Programming human values into an AI is often taken to be very hard because values are complex (no argument there) and fragile. I would agree that values are fragile in the construction; anything lost in the definition might doom us all. But once coded into a utility function, they are reasonably robust.
As a toy model, let's say the friendly utility function U has a hundred valuable components - friendship, love, autonomy, etc... - assumed to have positive numeric values. Then to ensure that we don't lose any of these, U is defined as the minimum of all those hundred components.
Now define V as U, except we forgot the autonomy term. This will result in a terrible world, without autonomy or independence, and there will be wailing and gnashing of teeth (or there would, except the AI won't let us do that). Values are indeed fragile in the definition.
However... A world in which V is maximised is a terrible world from the perspective of U as well. U will likely be zero in that world, as the V-maximising entity never bothers to move autonomy above zero. So in utility function space, V and U are actually quite far apart.
Indeed we can add any small, bounded utility to W to U. Assume W is bounded between zero and one; then an AI that maximises W+U will never be more that one expected 'utiliton' away, according to U, from one that maximises U. So - assuming that one 'utiliton' is small change for U - a world run by an W+U maximiser will be good.
So once they're fully spelled out inside utility space, values are reasonably robust, it's in their initial definition that they're fragile.
But most things that aren't being maximised won't be produced as by-products of other stuff. Of all the molecules possible in nature, only a few are being mass-produced by the modern world.
I used the example of autonomy for highly relevant philosophical reasons; ie because it would allow me to get in the line about wailing and the AI forbidding it :-)
We don't observe "most things" in the first place. We see a miniscule subset of all things - a subset which is either the target or result of a maximisation process.

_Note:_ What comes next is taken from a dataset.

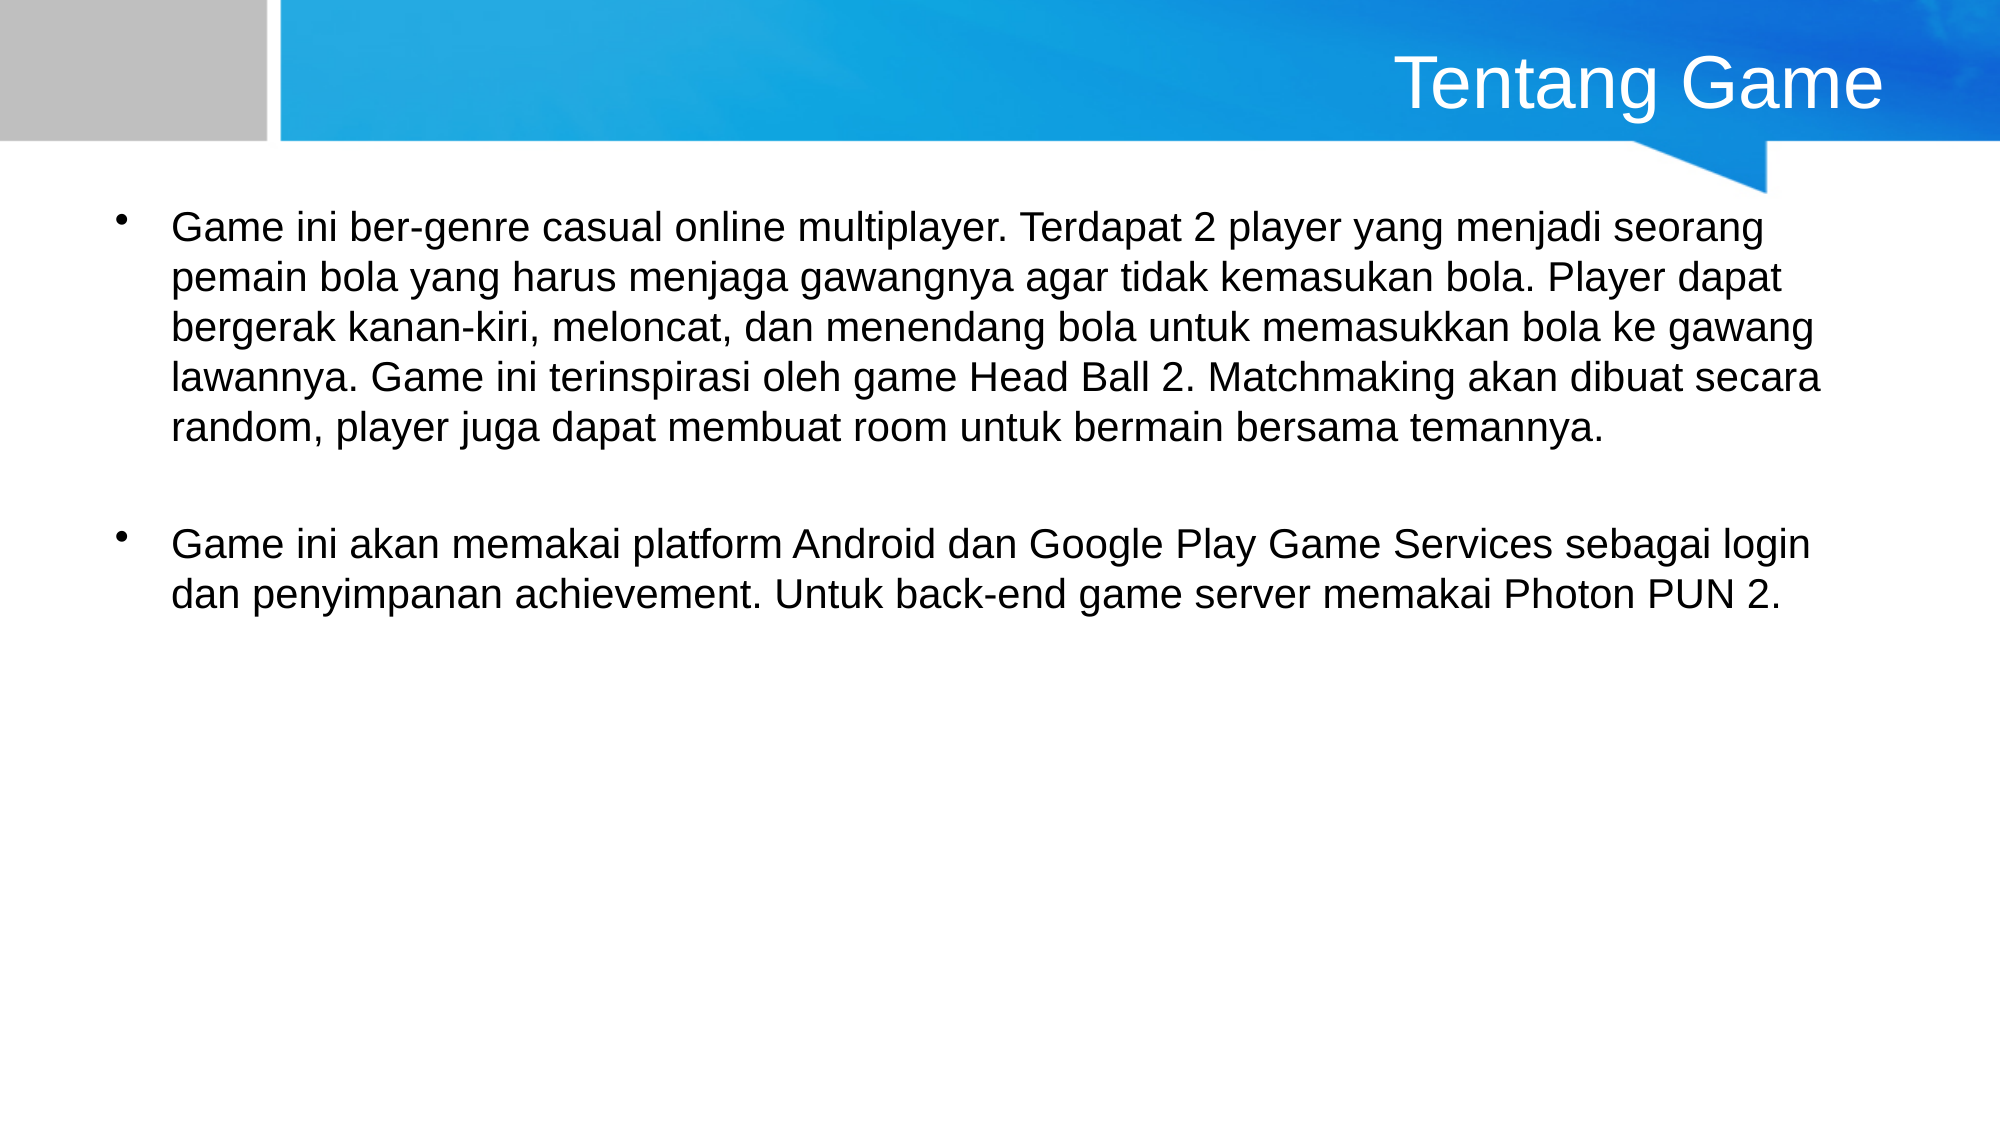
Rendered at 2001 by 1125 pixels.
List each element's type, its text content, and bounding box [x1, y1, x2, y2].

IMO, most things that look as though as though they are being maximised are, in fact, the products of instrumental maximisation - and so are not something that we need to include in the preferences of a machine intelligence - because we don't really care about them in the first place. The products of instrumental maximisation often don't look much like "by-products". They often look more as though they are intrinsic preferences. However, they are not.